_WHAT THE TASK REQUIRES_
The full data must be written out exactly, with every line included.

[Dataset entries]
============================================================

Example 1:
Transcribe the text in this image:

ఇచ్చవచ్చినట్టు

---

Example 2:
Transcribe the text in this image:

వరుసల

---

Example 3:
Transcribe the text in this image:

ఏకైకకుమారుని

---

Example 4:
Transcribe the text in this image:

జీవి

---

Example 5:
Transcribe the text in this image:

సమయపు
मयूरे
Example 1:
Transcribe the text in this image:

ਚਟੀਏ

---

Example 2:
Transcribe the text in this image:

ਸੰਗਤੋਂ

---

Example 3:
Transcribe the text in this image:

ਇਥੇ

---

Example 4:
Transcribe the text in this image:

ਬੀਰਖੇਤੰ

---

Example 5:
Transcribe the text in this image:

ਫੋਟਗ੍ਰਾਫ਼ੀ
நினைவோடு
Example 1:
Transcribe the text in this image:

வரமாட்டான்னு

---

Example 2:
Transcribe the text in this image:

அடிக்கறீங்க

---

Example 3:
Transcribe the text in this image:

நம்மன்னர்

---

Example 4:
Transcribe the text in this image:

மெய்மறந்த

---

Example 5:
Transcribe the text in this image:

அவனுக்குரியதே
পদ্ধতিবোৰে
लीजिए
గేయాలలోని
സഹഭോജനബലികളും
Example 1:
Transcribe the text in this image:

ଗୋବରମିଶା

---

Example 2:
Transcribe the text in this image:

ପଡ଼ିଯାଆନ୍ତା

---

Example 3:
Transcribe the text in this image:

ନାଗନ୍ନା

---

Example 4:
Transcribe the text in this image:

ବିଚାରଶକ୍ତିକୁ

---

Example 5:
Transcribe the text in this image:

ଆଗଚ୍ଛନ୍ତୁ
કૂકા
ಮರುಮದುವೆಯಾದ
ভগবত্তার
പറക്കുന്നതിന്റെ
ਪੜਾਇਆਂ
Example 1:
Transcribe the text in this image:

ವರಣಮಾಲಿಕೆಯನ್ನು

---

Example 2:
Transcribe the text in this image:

============================================================

_SOLUTION TO THE PROBLEM_
Example 1:
Transcribe the text in this image:

ఇచ్చవచ్చినట్టు

---

Example 2:
Transcribe the text in this image:

వరుసల

---

Example 3:
Transcribe the text in this image:

ఏకైకకుమారుని

---

Example 4:
Transcribe the text in this image:

జీవి

---

Example 5:
Transcribe the text in this image:

సమయపు
मयूरे
Example 1:
Transcribe the text in this image:

ਚਟੀਏ

---

Example 2:
Transcribe the text in this image:

ਸੰਗਤੋਂ

---

Example 3:
Transcribe the text in this image:

ਇਥੇ

---

Example 4:
Transcribe the text in this image:

ਬੀਰਖੇਤੰ

---

Example 5:
Transcribe the text in this image:

ਫੋਟਗ੍ਰਾਫ਼ੀ
நினைவோடு
Example 1:
Transcribe the text in this image:

வரமாட்டான்னு

---

Example 2:
Transcribe the text in this image:

அடிக்கறீங்க

---

Example 3:
Transcribe the text in this image:

நம்மன்னர்

---

Example 4:
Transcribe the text in this image:

மெய்மறந்த

---

Example 5:
Transcribe the text in this image:

அவனுக்குரியதே
পদ্ধতিবোৰে
लीजिए
గేయాలలోని
സഹഭോജനബലികളും
Example 1:
Transcribe the text in this image:

ଗୋବରମିଶା

---

Example 2:
Transcribe the text in this image:

ପଡ଼ିଯାଆନ୍ତା

---

Example 3:
Transcribe the text in this image:

ନାଗନ୍ନା

---

Example 4:
Transcribe the text in this image:

ବିଚାରଶକ୍ତିକୁ

---

Example 5:
Transcribe the text in this image:

ଆଗଚ୍ଛନ୍ତୁ
કૂકા
ಮರುಮದುವೆಯಾದ
ভগবত্তার
പറക്കുന്നതിന്റെ
ਪੜਾਇਆਂ
Example 1:
Transcribe the text in this image:

ವರಣಮಾಲಿಕೆಯನ್ನು

---

Example 2:
Transcribe the text in this image:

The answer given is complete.